The amended Public Contracts Regulations 2006 (Regulation 47G.1) provide that when Court proceedings are issued over a procurement, the authority concerned is automatically prevented from entering into the contract until those proceedings are dealt with.
This innovation came from the Remedies Directive and was designed to promote the rights of challengers. Prior to this a claimant would have to apply for an injunction to stop the authority entering into the contract.
However, given the potential for abuse the new law (Regulation 47H.1(a)) also allows for an authority to apply to the Court to lift the automatic suspension if circumstances merit it. This effectively places the burden on the authority to apply for something akin to a reverse injunction if they wish to enter into the contract notwithstanding the Court action.

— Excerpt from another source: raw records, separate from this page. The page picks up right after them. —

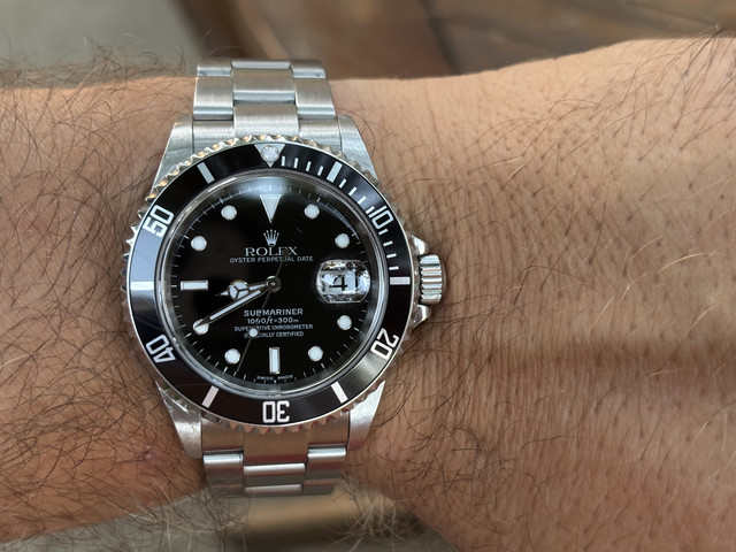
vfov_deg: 28.0
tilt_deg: -39.8
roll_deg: +4.0
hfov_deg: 36.8
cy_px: 276
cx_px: 368
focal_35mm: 52
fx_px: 1106
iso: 200
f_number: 1.6
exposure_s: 1/40
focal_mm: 5.96
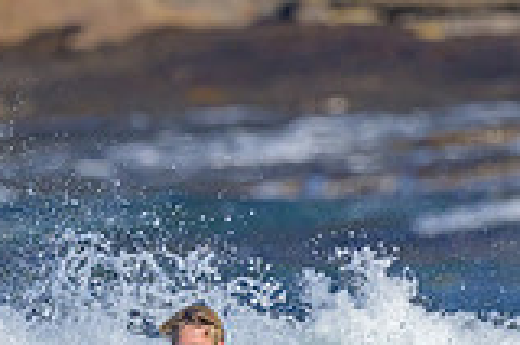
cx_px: 227
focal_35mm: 3987
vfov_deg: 0.3
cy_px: 444
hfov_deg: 0.5
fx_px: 57475
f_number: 6.3
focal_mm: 800
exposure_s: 1/2000
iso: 280
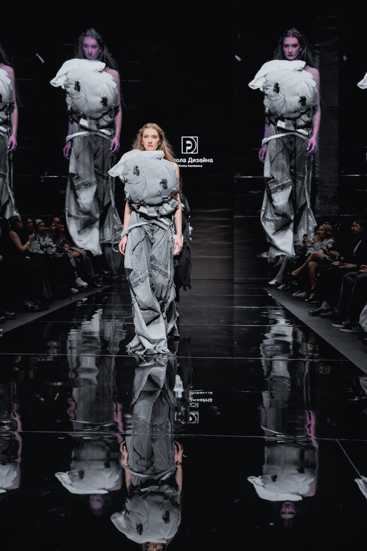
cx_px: 184
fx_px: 642
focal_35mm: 42
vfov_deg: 46.4
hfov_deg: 31.9
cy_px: 276
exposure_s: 1/250
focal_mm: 42
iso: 2000
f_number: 4.5
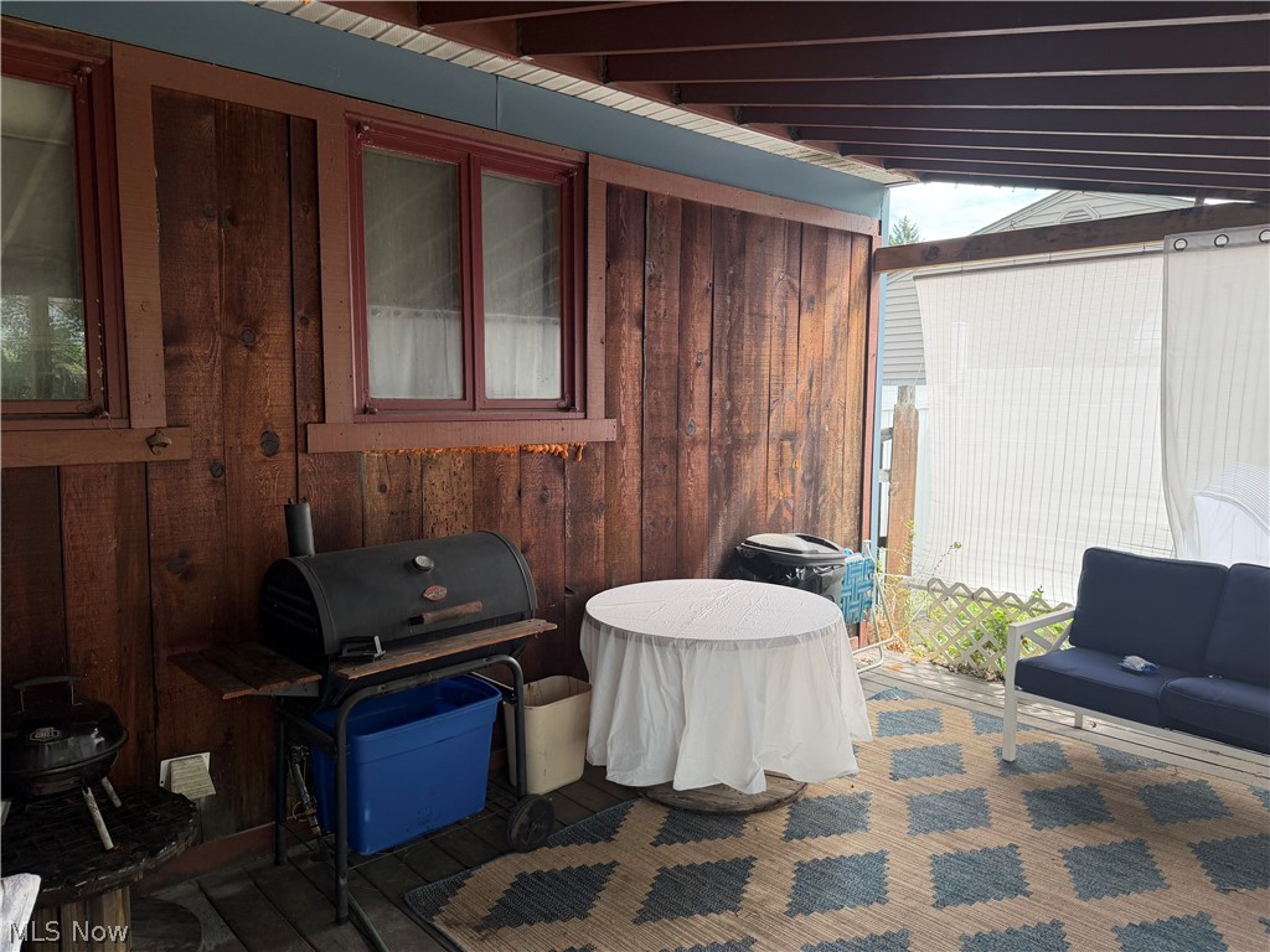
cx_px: 635
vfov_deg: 56.8
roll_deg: +0.1
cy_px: 476
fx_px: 881
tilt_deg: -4.4
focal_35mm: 24
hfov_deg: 71.6
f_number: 1.78
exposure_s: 1/456
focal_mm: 6.76
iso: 100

These new cases have confirmed that the tests the Court will apply will be those traditionally applied to injunctions (based on American Cyanamid), namely is there a serious issue to be tried, and does the balance of convenience lie in favour of granting or refusing interlocutory relief, or would damages be an adequate remedy?
The Courts concluded in Indigo and Exel that there were serious issues to be tried, namely allegations of various breaches of the Regulations. Had there been serious concerns that those allegations were time barred this might have been different, but that did not apply. In Halo Trust the Court did not believe there was a serious issue. This case concerned landmine clearance in Cambodia and the allegations against appeared to be more policybased than specific breaches of procurement law, and there was a likelihood of a time bar anyway.
The Courts nevertheless held that the balance of convenience in both Indigo and Exel lay in allowing the contracts to be entered into with the chosen winners pending resolution of the main proceedings. In both cases the Courts considered that the time that would necessarily be taken from the point of judging the interim order to final trial (at least six months) would be unfairly prejudicial on the authorities involved.
In Exel, the authority is an NHS Trust with urgent needs that cannot wait, and in Indigo the authority is a vocational college which cannot operate without someone performing basic cleaning services (the contract concerned). In Indigo it was also considered relevant that just extending the contract with Indigo, which had been the incumbent provider, would create a new breach of the Regulations of itself.
The Courts have therefore shown themselves willing to protect public authorities from challenges under the new rules causing undue difficulties for the continuation of public services. In so doing the Court is saying that damages are often an adequate remedy. The Court has taken time delays as a particularly important consideration.
With the old law, it required an exceptional case to secure an injunction preventing an authority from entering into a contract pending trial on the substance of the case. With the new law, it is too early to say that it will take an exceptional case for the Court to refuse an interim order allowing the authority to enter into the contract – particularly as this would run counter to the general intention of the Remedies Directive – but three successful actions by authorities at least suggests that the Court will tend to view these applications generously.